Tim Healey

Q: A photo in the “Flexible Flashing” article in JLC’s April issue shows accordion-style flashing around a circle-top window. How do you flash around the curved window if you have only straight flashing tape?

A: Mike Guertin, contractor and presenter at JLC Live, responds: As with every detail like this, proper installation begins before the window goes in. After running the housewrap (WRB) over the opening and making the center and sill cuts for the rectangular part of the window, make a horizontal slit across the mull line (where the curved and rectangular sections meet) of the rough opening. Cut the WRB along the circular part of the RO, and extend the cut for the mull line out about 3 inches on both sides of the opening with the cuts angled upward. Continue the cuts vertically up about 8 to 10 inches past the top of the RO. Fold the top flap up and temporarily tape it above the opening. Detail the WRB and sill pan flashing for the lower rectangular section as you would for any window. Install the window and run flashing tape along the sides of the window, letting it extend a few inches past the mull line.

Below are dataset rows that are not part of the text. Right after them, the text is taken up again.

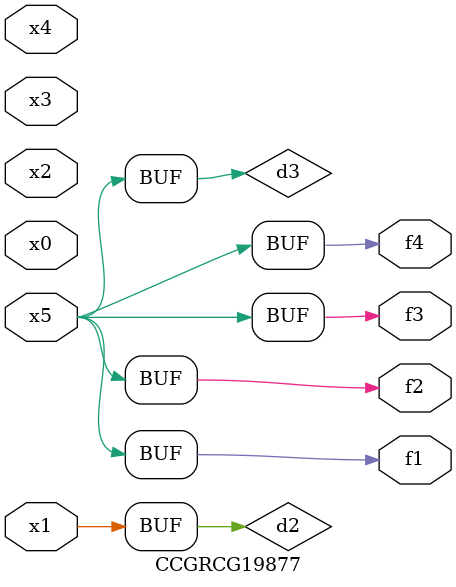
<source format=v>
module CCGRCG19877(
	input x0, x1, x2, x3, x4, x5,
	output f1, f2, f3, f4
);

	wire d1, d2, d3;

	not (d1, x5);
	or (d2, x1);
	xnor (d3, d1);
	assign f1 = d3;
	assign f2 = d3;
	assign f3 = d3;
	assign f4 = d3;
endmodule

</source>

For the curved window on top, there are many brands of flexible flashing tape (like the one in the article) that make for a seamless installation. However, in a pinch, you can revert to the method we used before those so-called accordion tapes were available: layering strips of straight flashing tape along the arc of the window. The goal is to use as few pieces as possible; otherwise, the layers will build up, preventing your trim and siding from lying flat.

One way to use fewer pieces is to cut the window arc out of the straight flashing tape. I’d use 6-inch or wider tape so that you still have plenty of coverage even after cutting the arc. Start with a piece about 18 to 24 inches long and place it over the curved window frame. Trace the curve of the window, making sure that you leave at least 4 inches of tape at the deepest point of the arc. Then use scissors or a sharp knife to cut along the curved line. Apply pieces starting from the outer (lower) edges on both sides of the curved window, working upward to the top of the curve. The number of pieces used depends on the width of the flashing tape and the size of the window, but often you can flash a curved window this way with just three or four pieces.

Next, roll the flashing tape against the window flange and the sheathing, and fold down the top flap of WRB. Many installers simply tape over the slits to complete the installation, but I weave extra pieces of WRB into the vertical slits to create a mechanical lap as well, and then I tape all the joints. That way I’m not depending on the tape alone to complete the WRB around the window—an inexpensive and easy way to ensure greater durability.

A word of caution: Be sure to check the compatibility of the flashing tape with the window brand you’re installing. Asphalt-based tapes can’t be used to flash some windows because the asphalt can react with plasticizers in the window’s vinyl frame, flanges, or gaskets. Butyl and acrylic adhesive tapes are usually compatible.